* _Data in this exercise_
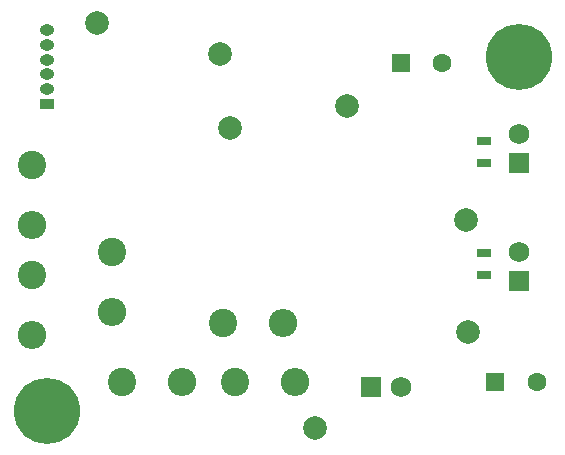
<source format=gbr>
%TF.GenerationSoftware,KiCad,Pcbnew,(5.1.10)-1*%
%TF.CreationDate,2021-08-14T12:20:45-07:00*%
%TF.ProjectId,EmitterDriverV2,456d6974-7465-4724-9472-697665725632,rev?*%
%TF.SameCoordinates,Original*%
%TF.FileFunction,Soldermask,Bot*%
%TF.FilePolarity,Negative*%
%FSLAX46Y46*%
G04 Gerber Fmt 4.6, Leading zero omitted, Abs format (unit mm)*
G04 Created by KiCad (PCBNEW (5.1.10)-1) date 2021-08-14 12:20:45*
%MOMM*%
%LPD*%
G01*
G04 APERTURE LIST*
%ADD10C,5.600000*%
%ADD11R,1.600000X1.600000*%
%ADD12C,1.600000*%
%ADD13R,1.750000X1.750000*%
%ADD14C,1.750000*%
%ADD15O,1.250000X0.950000*%
%ADD16R,1.250000X0.950000*%
%ADD17R,1.300000X0.700000*%
%ADD18C,2.400000*%
%ADD19O,2.400000X2.400000*%
%ADD20C,2.000000*%
G04 APERTURE END LIST*
D10*
%TO.C,REF\u002A\u002A*%
X75000000Y-45000000D03*
%TD*%
%TO.C,REF\u002A\u002A*%
X35000000Y-75000000D03*
%TD*%
D11*
%TO.C,C1*%
X73000000Y-72500000D03*
D12*
X76500000Y-72500000D03*
%TD*%
%TO.C,C2*%
X68500000Y-45500000D03*
D11*
X65000000Y-45500000D03*
%TD*%
D13*
%TO.C,D3*%
X75000000Y-64000000D03*
D14*
X75000000Y-61500000D03*
%TD*%
%TO.C,D4*%
X75000000Y-51500000D03*
D13*
X75000000Y-54000000D03*
%TD*%
D15*
%TO.C,J1*%
X35000000Y-42750000D03*
X35000000Y-44000000D03*
X35000000Y-45250000D03*
X35000000Y-46500000D03*
X35000000Y-47750000D03*
D16*
X35000000Y-49000000D03*
%TD*%
D14*
%TO.C,J2*%
X65000000Y-73000000D03*
D13*
X62500000Y-73000000D03*
%TD*%
D17*
%TO.C,R6*%
X72000000Y-61600000D03*
X72000000Y-63500000D03*
%TD*%
%TO.C,R7*%
X72000000Y-54000000D03*
X72000000Y-52100000D03*
%TD*%
D18*
%TO.C,R8*%
X33760000Y-63500000D03*
D19*
X33760000Y-68580000D03*
%TD*%
%TO.C,R9*%
X40500000Y-66580000D03*
D18*
X40500000Y-61500000D03*
%TD*%
D19*
%TO.C,R10*%
X56000000Y-72500000D03*
D18*
X50920000Y-72500000D03*
%TD*%
D19*
%TO.C,R11*%
X55000000Y-67500000D03*
D18*
X49920000Y-67500000D03*
%TD*%
%TO.C,R12*%
X33760000Y-54185000D03*
D19*
X33760000Y-59265000D03*
%TD*%
D18*
%TO.C,R13*%
X41420000Y-72500000D03*
D19*
X46500000Y-72500000D03*
%TD*%
D20*
%TO.C,BATT*%
X60400000Y-49200000D03*
%TD*%
%TO.C,GND*%
X57700000Y-76400000D03*
%TD*%
%TO.C,TP3*%
X50500000Y-51000000D03*
%TD*%
%TO.C,TP4*%
X49700000Y-44800000D03*
%TD*%
%TO.C,TP5*%
X70500000Y-58800000D03*
%TD*%
%TO.C,TP6*%
X70700000Y-68300000D03*
%TD*%
%TO.C,GND*%
X39300000Y-42100000D03*
%TD*%
M02*

</source>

* _Assignment_
Only the stretch of lines that begins with the one holding "X50920000Y-72500000D03*" and ends with the last line above belongs in the answer; please write it out exactly.

* _Worked solution_
X50920000Y-72500000D03*
%TD*%
D19*
%TO.C,R11*%
X55000000Y-67500000D03*
D18*
X49920000Y-67500000D03*
%TD*%
%TO.C,R12*%
X33760000Y-54185000D03*
D19*
X33760000Y-59265000D03*
%TD*%
D18*
%TO.C,R13*%
X41420000Y-72500000D03*
D19*
X46500000Y-72500000D03*
%TD*%
D20*
%TO.C,BATT*%
X60400000Y-49200000D03*
%TD*%
%TO.C,GND*%
X57700000Y-76400000D03*
%TD*%
%TO.C,TP3*%
X50500000Y-51000000D03*
%TD*%
%TO.C,TP4*%
X49700000Y-44800000D03*
%TD*%
%TO.C,TP5*%
X70500000Y-58800000D03*
%TD*%
%TO.C,TP6*%
X70700000Y-68300000D03*
%TD*%
%TO.C,GND*%
X39300000Y-42100000D03*
%TD*%
M02*

</source>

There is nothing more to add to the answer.